Uber has brought a High Court claim against Sefton Council in Merseyside to force hackney carriage drivers, as well as private hire drivers and bases in the borough to charge VAT on all fares. If successful, the case could have major implications for the UK’s taxi fleet.
The move comes after previous court cases ruled that Uber drivers are not classed as self-employed contractors by HMRC and the firm must charge VAT on all fares. Currently, private-hire taxi drivers and black cab drivers do not pay VAT because they are classed by HMRC as self-employed contractors and not employees.
This was the model that Uber initially adopted, but court rulings in London earlier this year went against the firm after the High Court found that the company is a contractor as well as an agent, and is therefore liable for VAT. The ruling had an immediate impact on all taxi operators and private hire drivers in the capital, with Transport for London warning them to take immediate action to comply with the order.
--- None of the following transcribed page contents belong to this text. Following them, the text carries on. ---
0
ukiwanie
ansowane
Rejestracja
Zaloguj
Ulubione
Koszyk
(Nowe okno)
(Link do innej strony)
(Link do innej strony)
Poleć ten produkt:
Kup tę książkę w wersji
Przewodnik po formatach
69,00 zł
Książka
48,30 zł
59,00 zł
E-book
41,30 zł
If Uber’s case against Sefton Council is successful, it could have a huge impact on the contractual status of more than 16,00 private-hire drivers and make all operators the principal for VAT on fares – something that would force up the price of every journey for passengers.
The move would not directly affect drivers, who must still be licensed by the local authority, service and maintain their vehicles and hold private hire insurance or public hire insurance. But, by adding this extra tax on the total of every fare, there are concerns that people who rely on taxis will be the ones counting the cost and they may not be able to keep using the vital lifeline.
Layla Barke-Jones, a partner in Chester law firm Aaron & Partners’ dispute resolution team, which is representing a group of Liverpool taxi firms involved in the Sefton case, told the Liverpool Echo: “Whether it’s parents on the school run, the elderly accessing vital services such as shops and medical appointments, or people with disabilities travelling from A to B, private hire services are simply vital to communities up and down the country.
“If the consequences of the declaration sought by Uber do arise, it is likely to bring about a significant rise in fares that will hit the pockets of those who can afford it the least.
“It would also come at a time when people all over the country are already feeling the squeeze of a cost-of-living crisis, with many other basic necessities starting to become unaffordable. Simply put, the magnitude and implications of this case will be vast and wide-reaching. We eagerly await its conclusion.”
In a House of Commons debate on the issue, Daniel Zeichner, Labour MP for Cambridge and chairman of the all-party parliamentary group on taxis, said: “There are 16,000 private hire operators across the country and an impending court case could change the complicated relationship between customer and operator. The worry is that if that change comes into effect, as a consequence of the court case, many small operators could be at risk.”
Submissions in the case are being considered by the High Court and a ruling is expected before the end of the year.